(Collected data entries)
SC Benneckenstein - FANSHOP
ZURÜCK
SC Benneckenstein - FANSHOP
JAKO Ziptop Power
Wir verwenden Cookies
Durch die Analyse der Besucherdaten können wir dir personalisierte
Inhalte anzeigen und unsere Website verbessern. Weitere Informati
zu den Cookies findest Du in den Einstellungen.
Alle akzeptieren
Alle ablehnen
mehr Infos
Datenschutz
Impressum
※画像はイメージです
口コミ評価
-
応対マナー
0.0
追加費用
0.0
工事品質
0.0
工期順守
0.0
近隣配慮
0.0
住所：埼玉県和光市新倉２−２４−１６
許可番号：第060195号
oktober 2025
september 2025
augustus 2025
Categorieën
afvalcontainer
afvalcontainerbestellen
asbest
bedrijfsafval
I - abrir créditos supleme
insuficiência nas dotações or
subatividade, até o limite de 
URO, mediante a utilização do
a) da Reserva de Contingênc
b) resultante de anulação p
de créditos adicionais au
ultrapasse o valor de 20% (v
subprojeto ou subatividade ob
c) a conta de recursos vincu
==
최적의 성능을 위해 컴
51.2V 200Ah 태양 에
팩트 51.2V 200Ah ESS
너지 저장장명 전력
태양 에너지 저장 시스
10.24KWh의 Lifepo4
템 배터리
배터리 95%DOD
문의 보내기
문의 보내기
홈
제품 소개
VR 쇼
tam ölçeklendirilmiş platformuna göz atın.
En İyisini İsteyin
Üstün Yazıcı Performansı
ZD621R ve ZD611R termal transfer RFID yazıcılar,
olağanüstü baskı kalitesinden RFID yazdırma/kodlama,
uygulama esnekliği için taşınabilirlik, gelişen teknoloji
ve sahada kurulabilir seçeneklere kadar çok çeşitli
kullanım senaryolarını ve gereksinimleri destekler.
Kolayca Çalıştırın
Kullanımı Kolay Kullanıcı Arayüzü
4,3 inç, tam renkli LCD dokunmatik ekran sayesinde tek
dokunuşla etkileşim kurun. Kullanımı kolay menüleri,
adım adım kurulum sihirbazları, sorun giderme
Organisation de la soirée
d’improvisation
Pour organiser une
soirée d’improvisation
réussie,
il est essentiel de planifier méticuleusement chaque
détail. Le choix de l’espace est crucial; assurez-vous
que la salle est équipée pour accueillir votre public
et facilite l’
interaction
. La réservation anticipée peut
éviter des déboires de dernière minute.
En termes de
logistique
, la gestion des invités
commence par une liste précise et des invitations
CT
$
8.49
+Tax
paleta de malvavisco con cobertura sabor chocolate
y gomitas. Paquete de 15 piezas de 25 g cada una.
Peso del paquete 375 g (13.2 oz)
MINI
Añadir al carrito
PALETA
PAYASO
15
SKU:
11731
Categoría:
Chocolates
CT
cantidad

**Problem requirements:**
For each line of the entries that includes "Cookies", show that line.

**Exercise response:**
Wir verwenden Cookies
zu den Cookies findest Du in den Einstellungen.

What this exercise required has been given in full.